Proposed settlement calls for schools, creditors to split Kathy Cox's $1 million prize

A legal tug of war over the prize winnings has been going on for more than a year in the Chapter 7 bankruptcy case filed by Cox and her husband, John Cox, a home builder.

On Wednesday, Kathy Cox said she was angered by the agreement.

"I'm happy that the schools will get $500,000, don't get me wrong on that," she said in a telephone interview. "But all of it should have gone to the schools."

In August 2008, Cox appeared on the game show "Are You Smarter than a 5th Grader?" and aced it, correctly answering all 11 questions and winning the $1 million prize. Cox had said that if she won she would give her winnings to the Georgia Academy for the Blind in Macon, the Georgia School for the Deaf in Cave Spring and the Atlanta Area School for the Deaf in Clarkston.

All three schools, while state-run, do not rely on local funding. Cox said she wanted the money to help build nest eggs for scholarships.

Two months after the game show appearance, the Coxes filed for bankruptcy protection, citing more than $3.5 million in liabilities and less than $650,000 in assets. Last year, Gary W. Brown, the Chapter 7 trustee, filed suit seeking to claim the $1 million for the Coxes' creditors. The suit said that Cox, acting on her own and not as school superintendent, executed a document allowing her prize winnings to be transferred to a charitable gift fund.

Since February, the money has been deposited in the registry of the U.S. Bankruptcy Court. The proposed settlement must ultimately be approved by U.S. Bankruptcy Judge W. Homer Drake in Newnan. All parties and creditors in the case had to file a response to the court by Wednesday if they had an objection.

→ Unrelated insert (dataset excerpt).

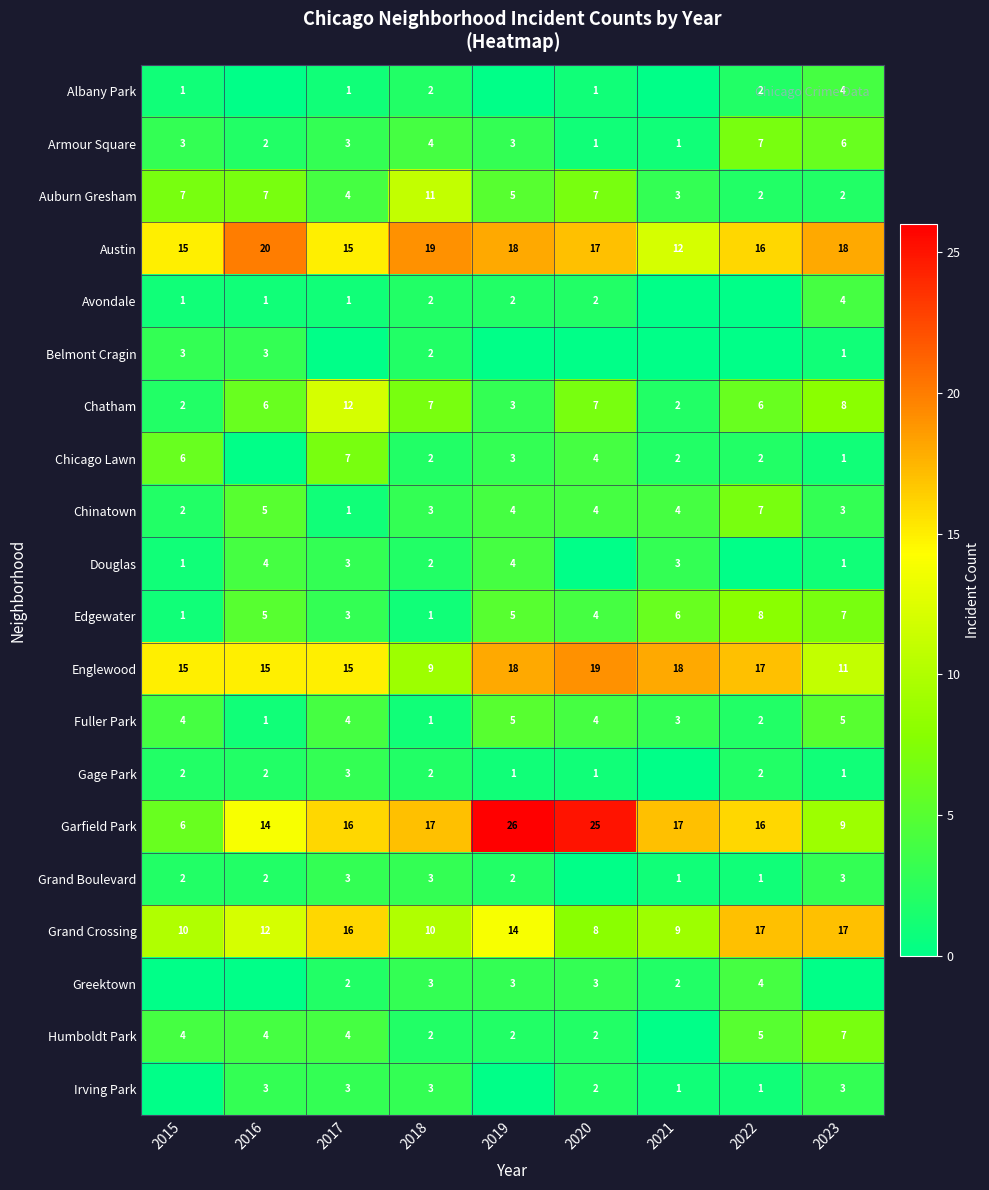

What is the sum of all Chatham values?

53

Brown, the trustee, said an Oct. 8 hearing has been set to consider the proposed settlement.

"I think it is a satisfactory resolution and hope it will provide meaningful distribution to the creditors and satisfaction to other interested parties," he said.

Kathy Cox said she is not a satisfied party.

"It actually makes me angry," said Cox, who is now chief executive officer of the U.S. Education Delivery Institute, a Washington think tank.

"If anybody had watched the show, it was so clear I was there as the state school superintendent," she said. "That money had nothing to do with what was happening to us personally."